**EXTRACT PROVIDED**
● ● ● ●
Single by Danielle Bradbery
- Released: August 28, 2015
- Recorded: 2015
- Genre: Country pop, Country rap
- Length: 2:58
- Label: Big Machine; Republic Nashville;
- Songwriter(s): Mikal Blue; Danielle Bradbery; Johan Lindbrandt; Shari Short;
- Producer(s): Dann Huff

Danielle Bradbery singles chronology
| "Young in America" (2014) | "Friend Zone" (2015) | "Sway" (2017) |

= Friend Zone (song) =

"Friend Zone" is a song co-written and recorded by American country music artist Danielle Bradbery and written by Mikal Blue, Johan Lindbrandt and Shari Short. It was digitally released on August 28, 2015, though the song never saw an official release to country radio.
● ● ● ●
In the text about the song "Friend Zone," copy word for word the part that begins at "Danielle Bradbery singles" and stops after "to country radio.". The lines below come from a different source than the song text above.

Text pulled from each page
● ● ● ●
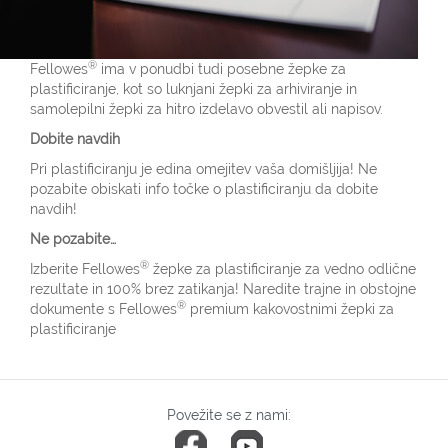
®
Fellowes
ima v ponudbi tudi posebne žepke za
plastificiranje, kot so luknjani žepki za arhiviranje in
samolepilni žepki za hitro izdelavo obvestil ali napisov.
Dobite navdih
Pri plastificiranju je edina omejitev vaša domišljija! Ne
pozabite obiskati info točke o plastificiranju da dobite
navdih!
Ne pozabite…
®
Izberite Fellowes
žepke za plastificiranje za vedno odlične
rezultate in 100% brez zatikanja! Naredite trajne in obstojne
®
dokumente s Fellowes
premium kakovostnimi žepki za
plastificiranje
Povežite se z nami:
● ● ● ●
**RESULT OF THE TASK**
Danielle Bradbery singles chronology
| "Young in America" (2014) | "Friend Zone" (2015) | "Sway" (2017) |

= Friend Zone (song) =

"Friend Zone" is a song co-written and recorded by American country music artist Danielle Bradbery and written by Mikal Blue, Johan Lindbrandt and Shari Short. It was digitally released on August 28, 2015, though the song never saw an official release to country radio.